* **EXERCÍCIO**: Reproduza na íntegra, sem qualquer alteração, o trecho sobre a interrupção do mandato de Dilma Rousseff.

A interrupção do mandato da Presidenta da República, Dilma Rousseff, inaugurou um preocupante ciclo de movimentações legislativas e judiciais controversas em matéria de reforma constitucional, de adoção de políticas de ajuste fiscal e de revisão de pontos centrais do pacto político firmado entre os poderes por ocasião da Assembleia Nacional Constituinte. Em curto espaço de tempo, uma série de medidas radicais tiveram rápida tramitação no âmbito do Congresso Nacional aprovando-se iniciativas voltadas para: alterar a legislação trabalhista instituindo o negociado sobre o legislado; modificar a extensão de instrumentos constitucionais como habeas corpus em casos de investigações referentes a corrupção, e, sobretudo, para limitar – por via constitucional – o teto de gastos públicos para os próximos 20 anos instituindo num novo regime fiscal por meio da Emenda Constitucional n. 95, de 15 de dezembro de 2016.

* **MATERIAL COLETADO**:
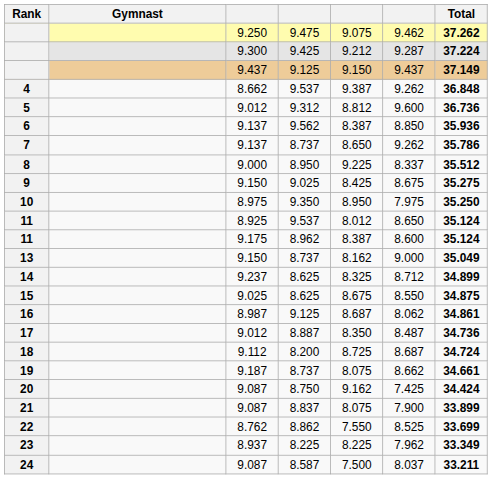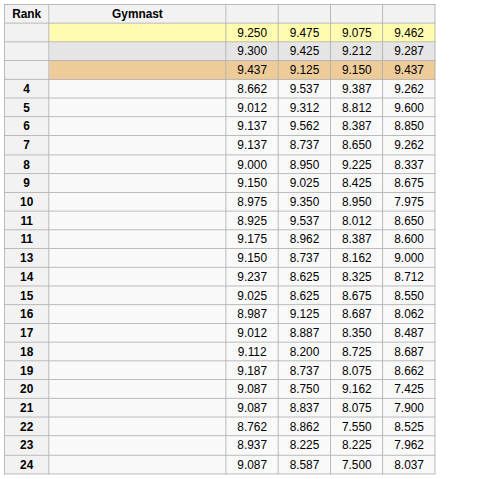- column: Total | 37.262 | 37.224 | 37.149 | 36.848 | 36.736 | 35.936 | 35.786 | 35.512 | 35.275 | 35.250 | 35.124 | 35.124 | 35.049 | 34.899 | 34.875 | 34.861 | 34.736 | 34.724 | 34.661 | 34.424 | 33.899 | 33.699 | 33.349 | 33.211
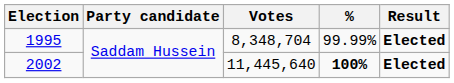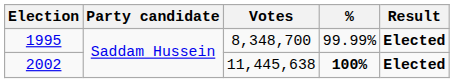1995 | Votes: 8,348,704 -> 8,348,700
2002 | Votes: 11,445,640 -> 11,445,638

* **RESPOSTA CORRETA**:
A interrupção do mandato da Presidenta da República, Dilma Rousseff, inaugurou um preocupante ciclo de movimentações legislativas e judiciais controversas em matéria de reforma constitucional, de adoção de políticas de ajuste fiscal e de revisão de pontos centrais do pacto político firmado entre os poderes por ocasião da Assembleia Nacional Constituinte. Em curto espaço de tempo, uma série de medidas radicais tiveram rápida tramitação no âmbito do Congresso Nacional aprovando-se iniciativas voltadas para: alterar a legislação trabalhista instituindo o negociado sobre o legislado; modificar a extensão de instrumentos constitucionais como habeas corpus em casos de investigações referentes a corrupção, e, sobretudo, para limitar – por via constitucional – o teto de gastos públicos para os próximos 20 anos instituindo num novo regime fiscal por meio da Emenda Constitucional n. 95, de 15 de dezembro de 2016.